China on Friday pledged ambitious reforms to loosen the Communist authorities' grip on the world's second-largest economy, as leaders chart the way forward for the next decade.

The ruling party issued a document detailing economic reforms following a key meeting, known as the Third Plenum, which ended earlier this week.

The plans include requiring state firms to pay larger dividends to the government, and allowing private companies a bigger role in the economy, according to the document issued by the official Xinhua news agency.

The government will require 30 percent of earnings from "state capital" to be paid back to the public coffers and used for social security by 2020, it said.

China's 113 major state-owned enterprises (SOEs) directly under central government typically pay five to 20 percent of their profits to the government in dividends -- the part of a company's earnings distributed to shareholders.

"This will have an effect on facilitating a better competitive environment," ANZ Banking Group economist Liu Ligang told AFP, adding it would make cash-rich SOEs allocate funds more rationally.

China moved to shut down or merge loss-making state firms in the late 1990s, leaving a smaller number, but with immense power over large sectors of the economy.

Further reforms have been made difficult by opposition from the state sector, which has been enriched by close ties to the government and lack of competition.

In acknowledgement of private firms, China will allow private capital to take equity stakes in state-funded projects, Xinhua said, but gave no proportion.

China will also allow the set up of smaller banks and financial institutions using private funds, the document said.

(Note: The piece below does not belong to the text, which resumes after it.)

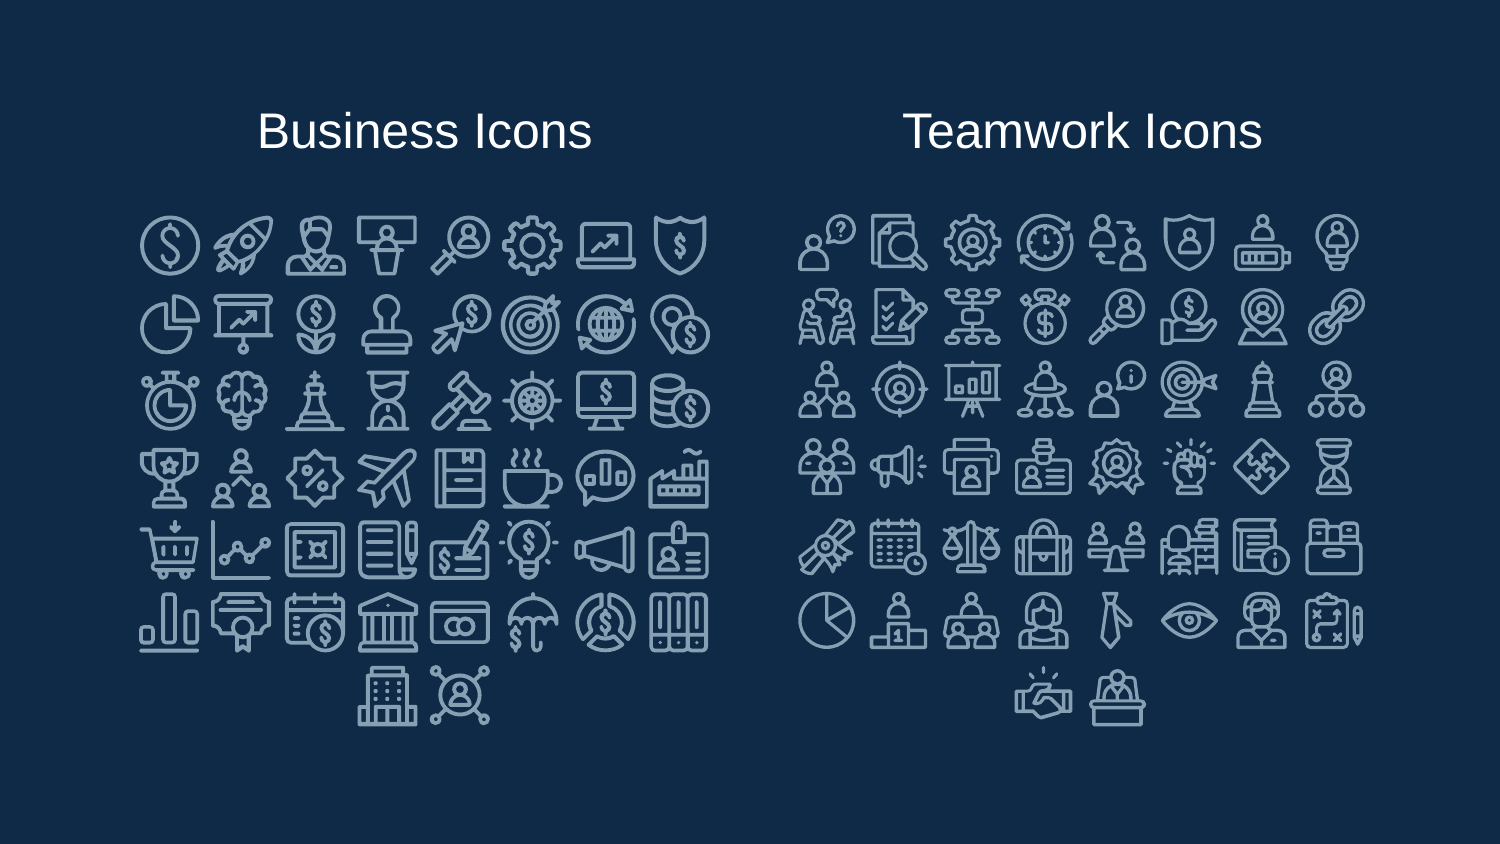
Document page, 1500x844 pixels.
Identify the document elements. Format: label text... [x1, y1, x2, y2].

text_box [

The country currently has just a handful of private banks.

In the financial sphere, China will push forward liberalisation of its interest rates and free convertibility of its yuan currency, the document said.

"The reform plan is very ambitious," said Wang Tao, an economist for UBS in Hong Kong.

"The implications for the economy and for the market depend crucially on the implementation," he said in a research note.

China currently sets deposit rates by administrative order, but the central bank began allowing banks to decide their own lending rates in July in a long-awaited move.

Beijing has repeatedly said it would push forward convertibility of the yuan -- allowing the currency to be freely bought and sold, and with it the movement of funds into and out of China.

The government keeps a tight grip on the capital account -- investment and financial transactions, rather than those related to trade -- over worries that unpredictable inflows or outflows could harm the economy and reduce its control over it.

In an indication of looser control on capital flows, China will allow more overseas investment by companies and individuals.

Beijing has encouraged companies to make foreign acquisitions to find supplies of raw materials and secure market access.

Farmers will be granted rights to "possess, use, benefit from and transfer their contracted land, as well as the right to use their land ownership as a collateral or guarantee", Xinhua said.

At present all land in China is owned by the state, with farmers only granted the right to till the soil in their area, rather than freehold possession.

The move could enable tens of millions of farmers to cash in on the value of their land, and invest in new businesses or move to the cities, with authorities pushing urbanisation as a way to raise living standards.

The government will also expand a number of existing reforms now being carried out on a limited basis, including setting up more free trade zones, the document showed.

China opened a free trade zone in the commercial city of Shanghai in late September, pledging to liberalise not only trade but also investment.

The document hinted that a property tax, now levied in only two cities, could be expanded to more locations but gave no timetable.

High property prices are a major source of discontent among citizens, and authorities have sought for more than three years to control their rise.

Cash-strapped local governments will also be allowed to issue bonds, the document said. China currently allows just a few cities, including Shanghai, to issue municipal bonds.